The history of Irish Red Ale is difficult to trace. Many Irish Ales made in Ireland are closely related to English Bitters, and some characterize Irish Red as a sub-category of English Bitters or Pale Ales. Others believe Irish Red stands as its own distinct style. Some” Irish Ales “ are lagers, though they share many of the same characteristics as ales. Adding to the confusion, breweries in America have taken American Amber Ales and added coloring or a bit of roasted malt and called that Irish Red as well.
Despite the variations and complex origins, the BJCP (Beer Judge Certification Program) style guide now recognize Irish Red Ale as its own distinct style of beer. The recognized style most closely matches the Irish Red Ales brewed in Ireland such as Smithwick’s, Beamish Red Ale, Caffrey’s Irish Ale, Goose Island Kilgubbin Red Ale, and Murphy’s Irish Red.
Irish Reds have virtually no hop aroma low to moderate hop flavor and have low to moderate malty aroma and flavor. They have a very clean finish with a low buttery or toffee flavor. The use of roasted barley for coloring often results in a slightly roasted finish and creates a dry finish to the beer.
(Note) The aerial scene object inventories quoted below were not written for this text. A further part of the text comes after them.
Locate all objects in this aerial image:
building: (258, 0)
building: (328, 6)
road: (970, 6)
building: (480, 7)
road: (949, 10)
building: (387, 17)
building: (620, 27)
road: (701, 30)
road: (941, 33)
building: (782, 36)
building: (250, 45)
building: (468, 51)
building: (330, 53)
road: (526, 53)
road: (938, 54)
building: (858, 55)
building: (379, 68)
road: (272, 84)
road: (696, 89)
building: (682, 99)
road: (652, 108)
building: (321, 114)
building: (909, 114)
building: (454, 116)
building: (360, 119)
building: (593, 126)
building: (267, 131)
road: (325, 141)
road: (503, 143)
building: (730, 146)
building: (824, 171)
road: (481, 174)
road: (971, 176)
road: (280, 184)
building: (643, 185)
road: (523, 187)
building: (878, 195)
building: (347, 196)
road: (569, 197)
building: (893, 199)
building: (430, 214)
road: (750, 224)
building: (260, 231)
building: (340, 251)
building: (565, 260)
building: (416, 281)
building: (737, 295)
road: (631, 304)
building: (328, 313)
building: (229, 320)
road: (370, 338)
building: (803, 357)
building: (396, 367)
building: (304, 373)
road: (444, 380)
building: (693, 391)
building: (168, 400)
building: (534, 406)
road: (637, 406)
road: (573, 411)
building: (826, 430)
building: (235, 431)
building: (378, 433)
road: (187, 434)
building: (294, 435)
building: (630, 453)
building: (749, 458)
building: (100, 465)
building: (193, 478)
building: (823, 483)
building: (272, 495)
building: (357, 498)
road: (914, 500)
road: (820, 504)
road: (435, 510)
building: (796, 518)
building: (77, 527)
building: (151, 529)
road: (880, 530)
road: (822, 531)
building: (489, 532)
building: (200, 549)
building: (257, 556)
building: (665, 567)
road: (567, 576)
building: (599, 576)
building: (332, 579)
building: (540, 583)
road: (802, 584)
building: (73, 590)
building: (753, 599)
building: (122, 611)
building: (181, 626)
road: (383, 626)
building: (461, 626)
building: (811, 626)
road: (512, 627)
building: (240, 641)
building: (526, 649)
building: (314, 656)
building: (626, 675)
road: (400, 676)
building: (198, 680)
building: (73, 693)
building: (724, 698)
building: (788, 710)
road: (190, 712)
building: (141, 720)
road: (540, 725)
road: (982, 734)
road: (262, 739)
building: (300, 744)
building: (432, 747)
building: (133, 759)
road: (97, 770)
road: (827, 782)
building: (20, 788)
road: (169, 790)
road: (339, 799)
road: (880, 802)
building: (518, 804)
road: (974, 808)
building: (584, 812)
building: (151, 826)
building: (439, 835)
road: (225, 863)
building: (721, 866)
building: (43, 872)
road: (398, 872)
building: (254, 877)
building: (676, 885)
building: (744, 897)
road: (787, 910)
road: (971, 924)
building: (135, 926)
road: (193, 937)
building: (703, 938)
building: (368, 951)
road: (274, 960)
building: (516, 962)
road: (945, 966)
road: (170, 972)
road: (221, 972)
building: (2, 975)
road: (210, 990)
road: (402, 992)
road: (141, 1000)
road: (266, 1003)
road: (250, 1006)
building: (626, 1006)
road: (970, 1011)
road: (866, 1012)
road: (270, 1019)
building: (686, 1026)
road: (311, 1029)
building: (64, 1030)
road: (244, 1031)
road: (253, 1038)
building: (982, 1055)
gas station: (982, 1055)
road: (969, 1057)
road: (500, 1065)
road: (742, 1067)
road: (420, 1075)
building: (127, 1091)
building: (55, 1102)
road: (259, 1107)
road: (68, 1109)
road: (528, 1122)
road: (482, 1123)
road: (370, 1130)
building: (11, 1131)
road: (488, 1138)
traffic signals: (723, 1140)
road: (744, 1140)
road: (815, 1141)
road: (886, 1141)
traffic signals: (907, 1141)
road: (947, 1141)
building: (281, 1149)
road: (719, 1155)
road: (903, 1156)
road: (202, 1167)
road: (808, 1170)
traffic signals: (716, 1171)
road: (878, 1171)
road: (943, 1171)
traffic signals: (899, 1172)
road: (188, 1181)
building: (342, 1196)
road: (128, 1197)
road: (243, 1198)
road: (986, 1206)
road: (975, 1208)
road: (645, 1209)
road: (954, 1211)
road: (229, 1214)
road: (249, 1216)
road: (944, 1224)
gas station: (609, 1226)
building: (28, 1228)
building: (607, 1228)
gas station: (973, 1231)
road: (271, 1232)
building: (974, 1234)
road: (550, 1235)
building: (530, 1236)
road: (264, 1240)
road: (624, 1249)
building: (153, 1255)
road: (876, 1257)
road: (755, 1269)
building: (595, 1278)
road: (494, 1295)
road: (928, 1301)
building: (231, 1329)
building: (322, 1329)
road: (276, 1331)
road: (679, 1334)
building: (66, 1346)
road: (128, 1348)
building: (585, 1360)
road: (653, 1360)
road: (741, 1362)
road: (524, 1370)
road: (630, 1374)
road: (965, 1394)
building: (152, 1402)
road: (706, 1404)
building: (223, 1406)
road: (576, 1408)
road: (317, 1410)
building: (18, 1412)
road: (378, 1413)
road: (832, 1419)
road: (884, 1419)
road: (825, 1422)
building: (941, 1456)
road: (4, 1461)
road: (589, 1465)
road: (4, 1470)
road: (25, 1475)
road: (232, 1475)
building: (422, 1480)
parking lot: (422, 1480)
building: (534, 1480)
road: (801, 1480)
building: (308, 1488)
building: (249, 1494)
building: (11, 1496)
Unlike English Ales, Irish Red has no ester (fruity) flavors.
The beer should be easy to drink.
Irish Red starts with traditional Irish grains. A moderate amount Caramel malt is used to aid in body, flavor and head retention.
The key malt for a red ale, however, is roast barley which is added in very small quantities for coloring. It is the roast barley that gives an Irish Red its traditional deep red color.